I’ve had plenty friendly discussions with a handful of people through the “encouragement phase” of my college baseball journey. The funny thing is, putting energy into tracking a college team reveals as much excess enjoyment as you put into it, somewhat like any new activity or relationship. For those who have decided to expand their baseball universe, they get to appreciate the game they already enjoy, at a different level, while still being able to follow the Cubs as they like.

Perhaps it ends up being the alma mater. Or the school down the road. However it plays out, the game is the same. As with college football and basketball, the players are playing for the name on the front of the shirt, not the back. Players need to rely on each other, as the front office can’t trade for a reliever before the Regionals start. I enjoy baseball much more, now that I track the Cubs pipeline and the college game. The articles will also note a bit of information on the draft’s possible players of which the Cubs might be interested.

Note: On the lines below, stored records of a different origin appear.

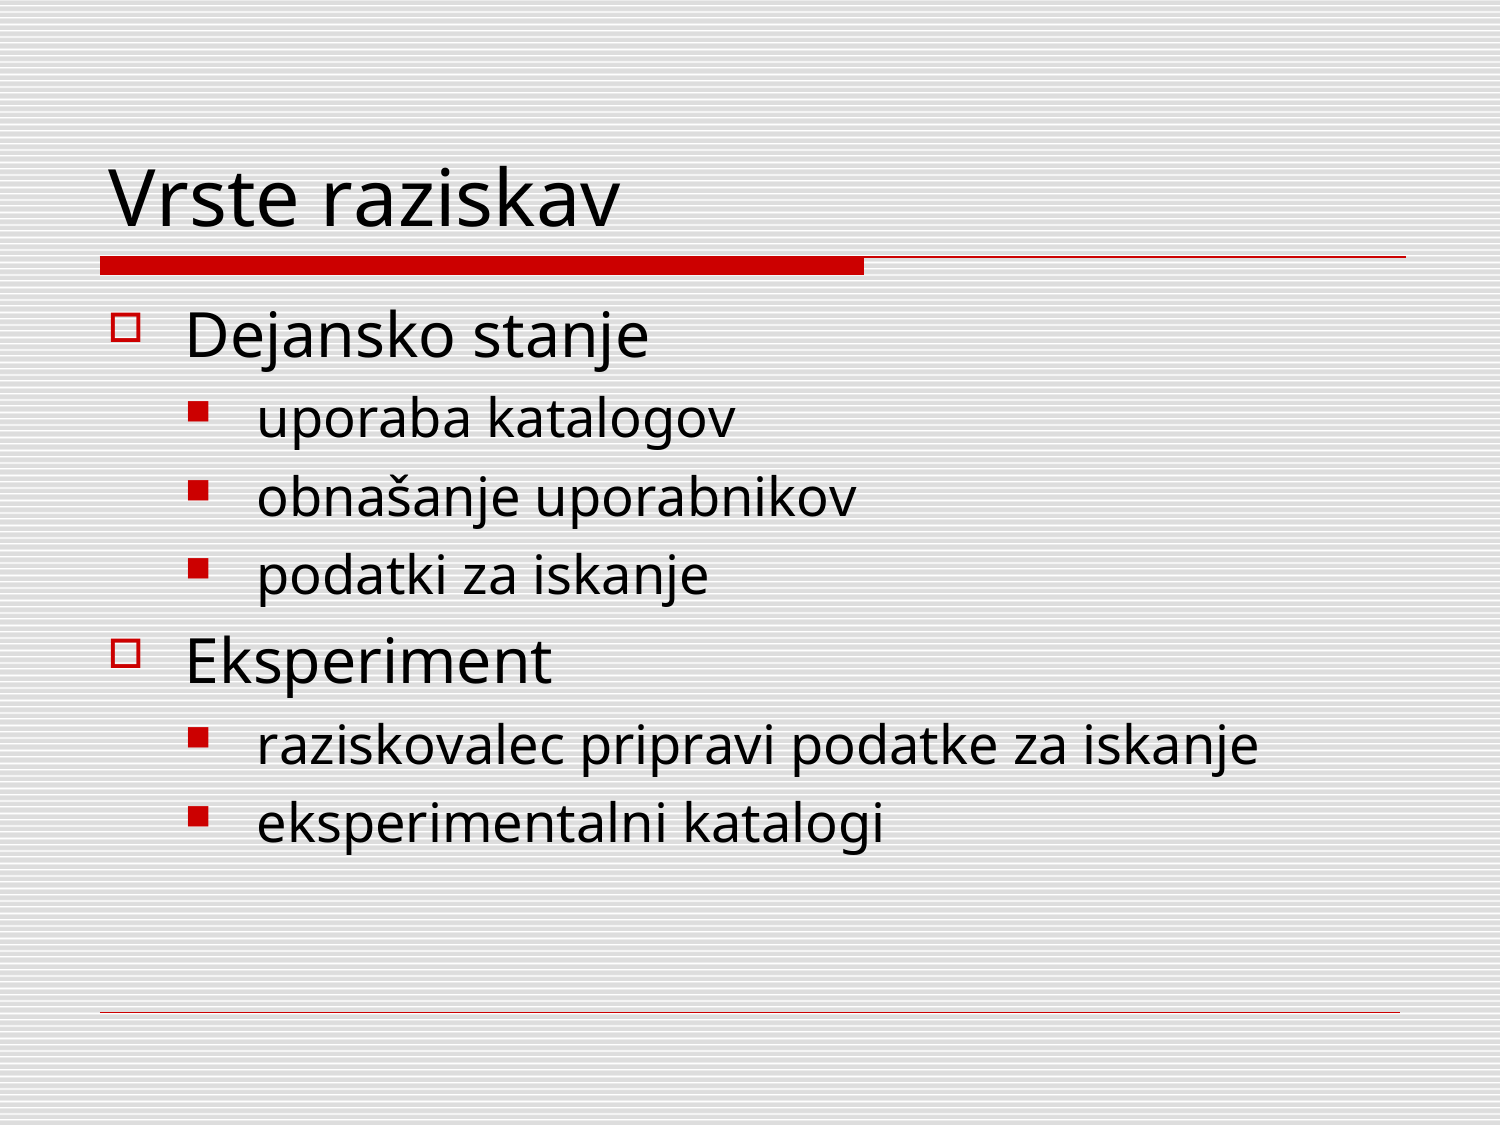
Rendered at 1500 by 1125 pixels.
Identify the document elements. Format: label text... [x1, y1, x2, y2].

picture [0, 0, 1500, 1125]
title Vrste raziskav [94, 49, 1407, 250]
list Dejansko stanje uporaba katalogov obnašanje uporabnikov podatki za iskanje Eksperiment raziskovalec pripravi podatke za iskanje eksperimentalni katalogi [92, 287, 1406, 988]
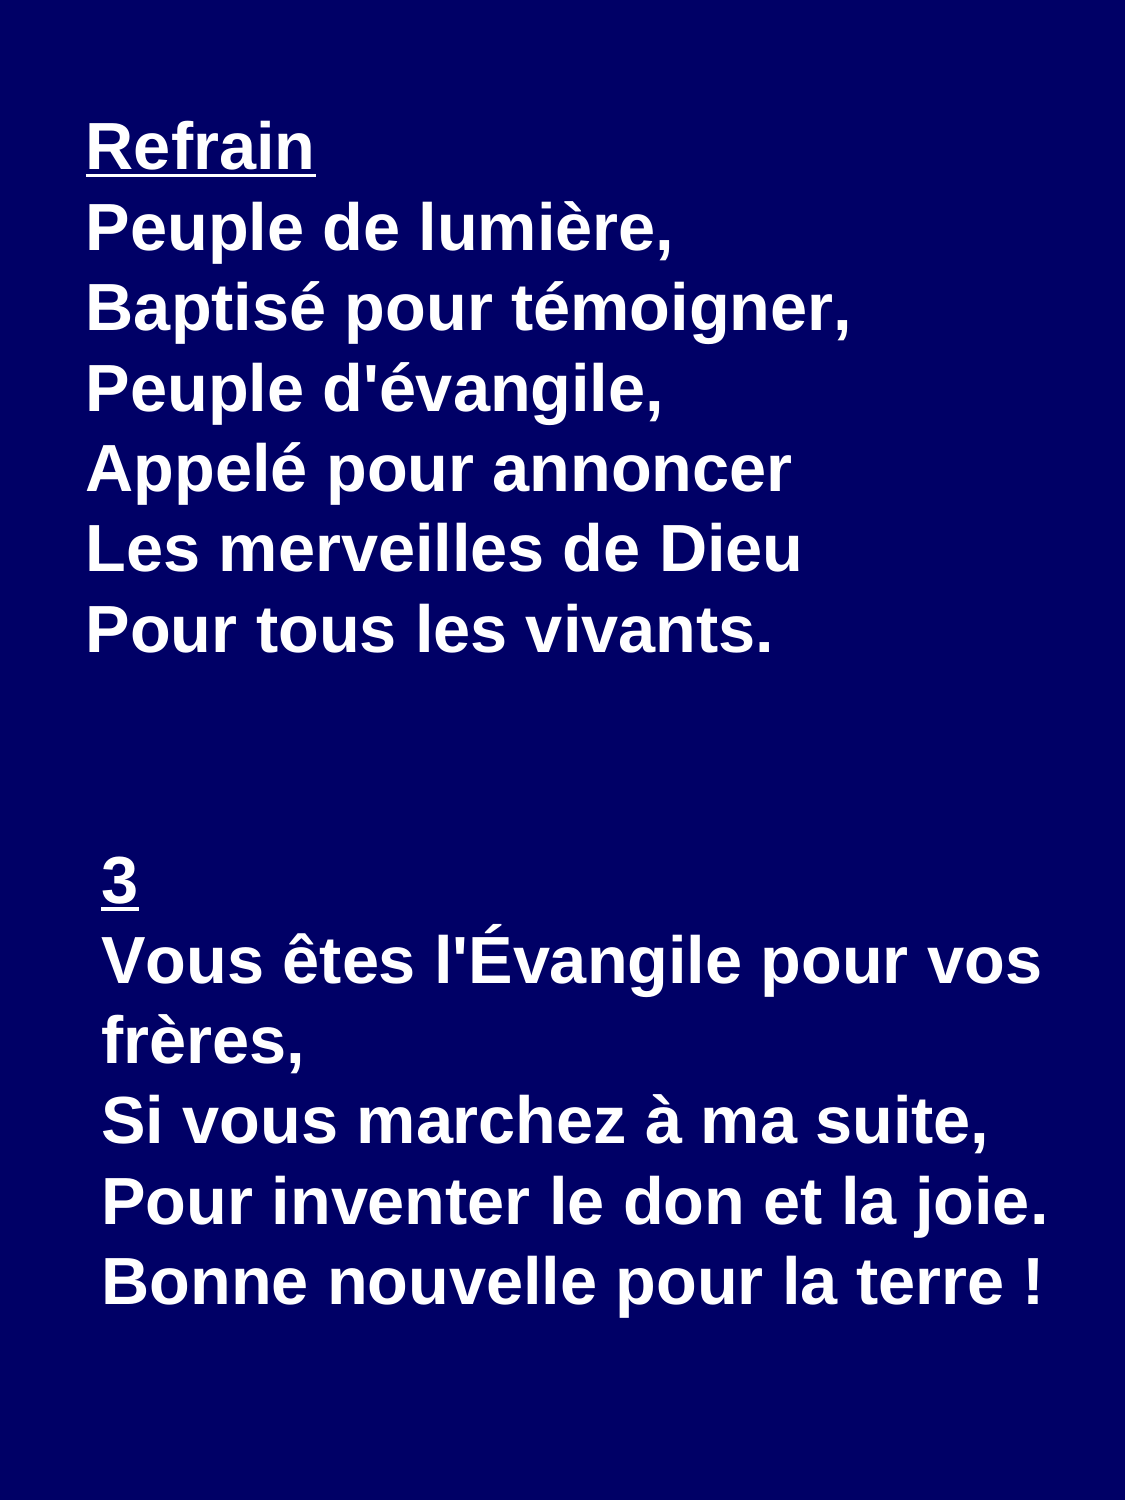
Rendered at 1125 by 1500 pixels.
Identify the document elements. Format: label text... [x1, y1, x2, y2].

text_box Refrain Peuple de lumière, Baptisé pour témoigner, Peuple d'évangile, Appelé pour annoncer Les merveilles de Dieu Pour tous les vivants. 3 Vous êtes l'Évangile pour vos frères, Si vous marchez à ma suite, Pour inventer le don et la joie. Bonne nouvelle pour la terre ! [11, 35, 1098, 1500]
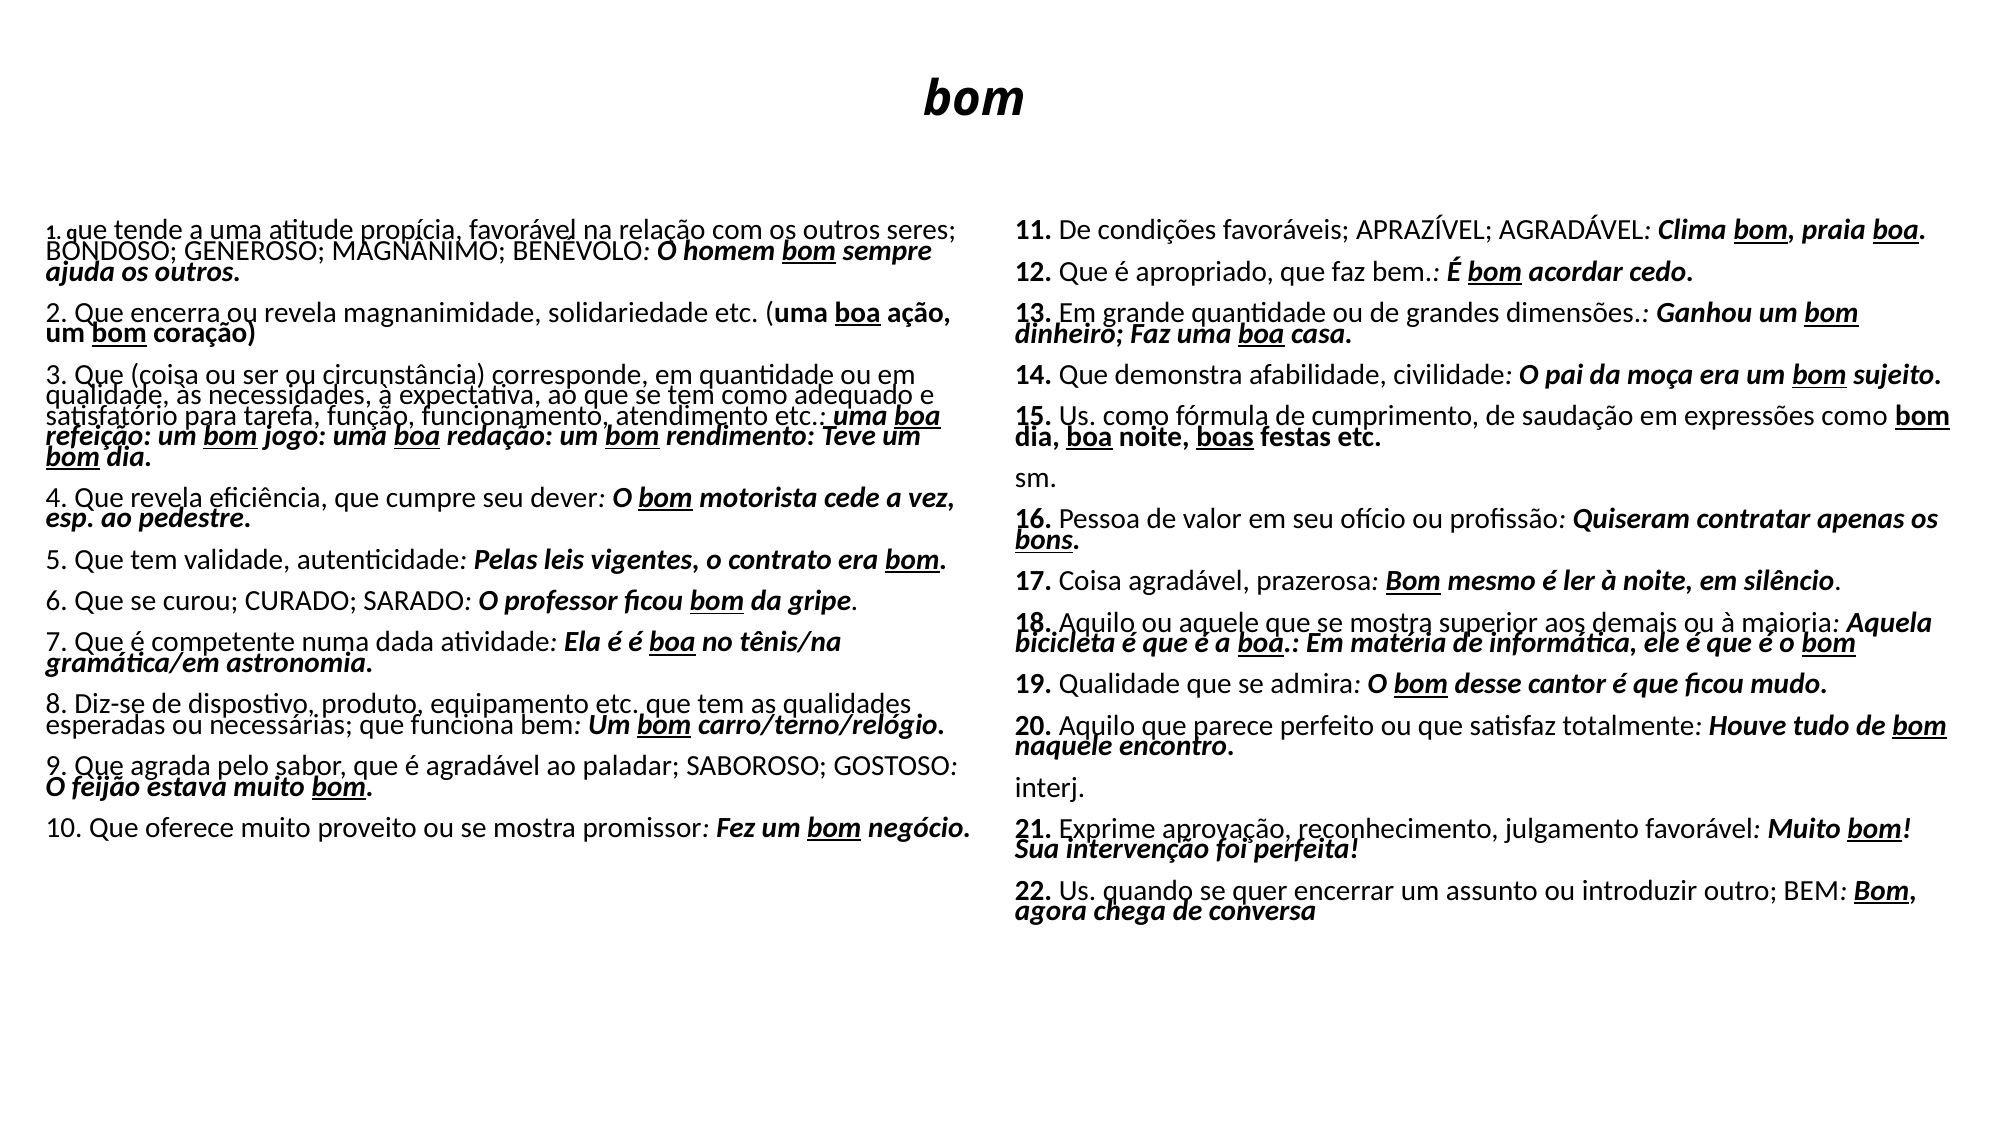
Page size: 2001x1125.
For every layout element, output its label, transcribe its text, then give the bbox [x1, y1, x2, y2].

list 11. De condições favoráveis; APRAZÍVEL; AGRADÁVEL: Clima bom, praia boa. 12. Que é apropriado, que faz bem.: É bom acordar cedo. 13. Em grande quantidade ou de grandes dimensões.: Ganhou um bom dinheiro; Faz uma boa casa. 14. Que demonstra afabilidade, civilidade: O pai da moça era um bom sujeito. 15. Us. como fórmula de cumprimento, de saudação em expressões como bom dia, boa noite, boas festas etc. sm. 16. Pessoa de valor em seu ofício ou profissão: Quiseram contratar apenas os bons. 17. Coisa agradável, prazerosa: Bom mesmo é ler à noite, em silêncio. 18. Aquilo ou aquele que se mostra superior aos demais ou à maioria: Aquela bicicleta é que é a boa.: Em matéria de informática, ele é que é o bom 19. Qualidade que se admira: O bom desse cantor é que ficou mudo. 20. Aquilo que parece perfeito ou que satisfaz totalmente: Houve tudo de bom naquele encontro. interj. 21. Exprime aprovação, reconhecimento, julgamento favorável: Muito bom! Sua intervenção foi perfeita! 22. Us. quando se quer encerrar um assunto ou introduzir outro; BEM: Bom, agora chega de conversa [999, 216, 1970, 1102]
list 1. que tende a uma atitude propícia, favorável na relação com os outros seres; BONDOSO; GENEROSO; MAGNÂNIMO; BENÉVOLO: O homem bom sempre ajuda os outros. 2. Que encerra ou revela magnanimidade, solidariedade etc. (uma boa ação, um bom coração) 3. Que (coisa ou ser ou circunstância) corresponde, em quantidade ou em qualidade, às necessidades, à expectativa, ao que se tem como adequado e satisfatório para tarefa, função, funcionamento, atendimento etc.: uma boa refeição: um bom jogo: uma boa redação: um bom rendimento: Teve um bom dia. 4. Que revela eficiência, que cumpre seu dever: O bom motorista cede a vez, esp. ao pedestre. 5. Que tem validade, autenticidade: Pelas leis vigentes, o contrato era bom. 6. Que se curou; CURADO; SARADO: O professor ficou bom da gripe. 7. Que é competente numa dada atividade: Ela é é boa no tênis/na gramática/em astronomia. 8. Diz-se de dispostivo, produto, equipamento etc. que tem as qualidades esperadas ou necessárias; que funciona bem: Um bom carro/terno/relógio. 9. Que agrada pelo sabor, que é agradável ao paladar; SABOROSO; GOSTOSO: O feijão estava muito bom. 10. Que oferece muito proveito ou se mostra promissor: Fez um bom negócio. [30, 216, 988, 1102]
title bom [87, 59, 1863, 136]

Otherwise, when my interest was solely on the Chicago Cubs only, there would be no reason to follow from “elimination/championship” to “spring training.” If they’d add a free agent, I’d look in on him. However, once baseball became a panorama, with Wrigley Field being a small but important piece, baseball is less reliant on how the Cubs are doing against a pitcher getting three pitches over for strikes.

It will be your choice to learn or not. I won’t begrudge you if you don’t. However, my cadre of people that, across the internet, enjoy baseball more because they enjoy college baseball more is all the encouragement I need. In the process of getting this submitted, I now have a source for Oklahoma State Cowboys baseball information. Which helps, for a person who’s more a fan of the game than the Cubs.